# sump upgrade!



## eagleANTH (Jun 26, 2009)

Alright folks I came across a free 30g tank today and decided i wanted to make it into a sump tank. I came up with my own DIY setup, i drew it in paint so plz forgive the artwork. Also I noticed after i finished drawing my skimmer i noticed i did not elevate it. However it would be elevated. Let me know what you think. Constructive criticism needed, if you have a better way of setting it up please post your idea/input.


----------



## archer772 (Nov 8, 2008)

My drawing isnt as nice and colorfull as yours but you wont have much room for macro. I make all my sumps the same way and they have all worked fine.

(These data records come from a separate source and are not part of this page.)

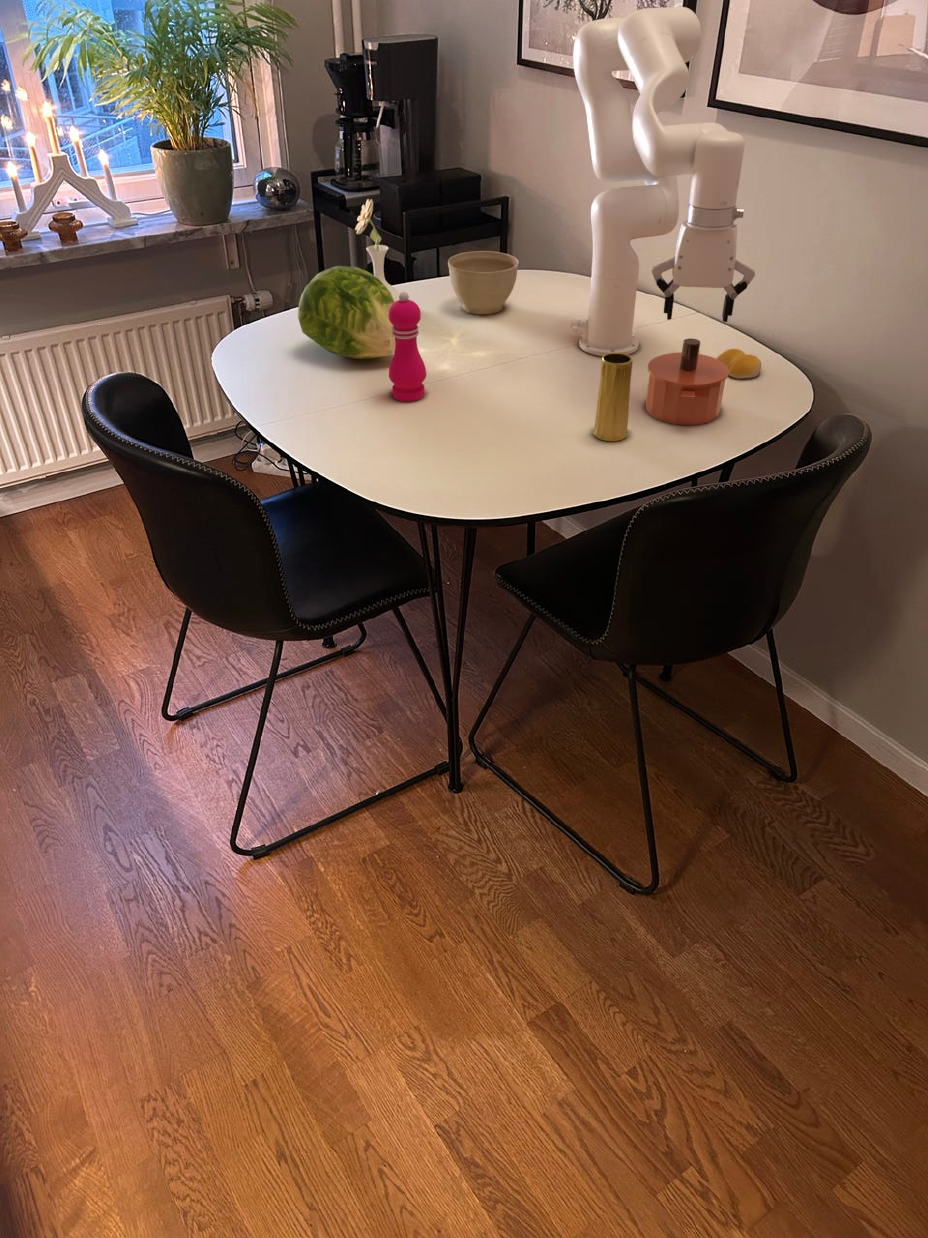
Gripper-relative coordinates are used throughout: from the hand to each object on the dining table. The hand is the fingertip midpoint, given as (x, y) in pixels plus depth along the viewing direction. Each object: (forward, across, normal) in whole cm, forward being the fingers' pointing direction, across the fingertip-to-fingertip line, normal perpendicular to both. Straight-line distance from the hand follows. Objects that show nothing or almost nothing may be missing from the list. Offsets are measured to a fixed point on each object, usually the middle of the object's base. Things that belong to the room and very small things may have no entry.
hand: (696, 318), depth 164 cm
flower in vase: (+16, +69, -45) cm, 84 cm away
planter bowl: (+17, +45, -49) cm, 69 cm away
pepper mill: (+17, +53, 0) cm, 56 cm away
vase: (+18, +13, +12) cm, 25 cm away
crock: (+17, 0, 0) cm, 17 cm away
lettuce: (+17, +68, -19) cm, 73 cm away
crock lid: (+10, 0, 0) cm, 10 cm away
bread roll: (+17, -11, -20) cm, 29 cm away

Here is my sump, its a 50 long and its reversed from the drawing.


----------



## eagleANTH (Jun 26, 2009)

thanks archer... your plan looks like its working excellent for you... look at that thriving macro! what kind of beams are you feeding it? i think i will use your plan it looks like alot less work and it looks to achieve the goals i have. i was kind of weary of throwing the skimmer in the overflow side due to sucking granules of sand/chunks of sand into the pump, have you ever had a problem with that? or do you use a foam cover for the inlet side of the pump?


----------



## archer772 (Nov 8, 2008)

I am just useing a clip on light with one of those spiral flouresents in 6.5 k and I dont change it untill it goes out. I dont have any sand in the overflow section with the skimmer so I dont get any sand in the pump at all. I dont like useing foam because I feel it contributes to trates and algea.


----------



## eagleANTH (Jun 26, 2009)

ok awesome.. i was thinkin of not putting sand in either... i was gonna do some rubble and the macro and thats it... i ordered up a 6.5k light and fixture clippy deal like you and i found it for a steal on ebay it was like 8 bucks with free shipping. also for you and anyone else who may have read about me getting a 125 gallon my wife backed out of the deal... she no longer wants a seahorse aquarium... however she is letting me upgrade to a 75g which i bought today off of craigslist. I snapped some pictures which i will post up here soon. Then while I am at it I will take a picture of what remains of the 55g. My buddy is babysitting my fish for me in an old 55 of his while i tear it down... heck i dont even know if ill have the time to post anything of it but i will get the 75 gallon up.


----------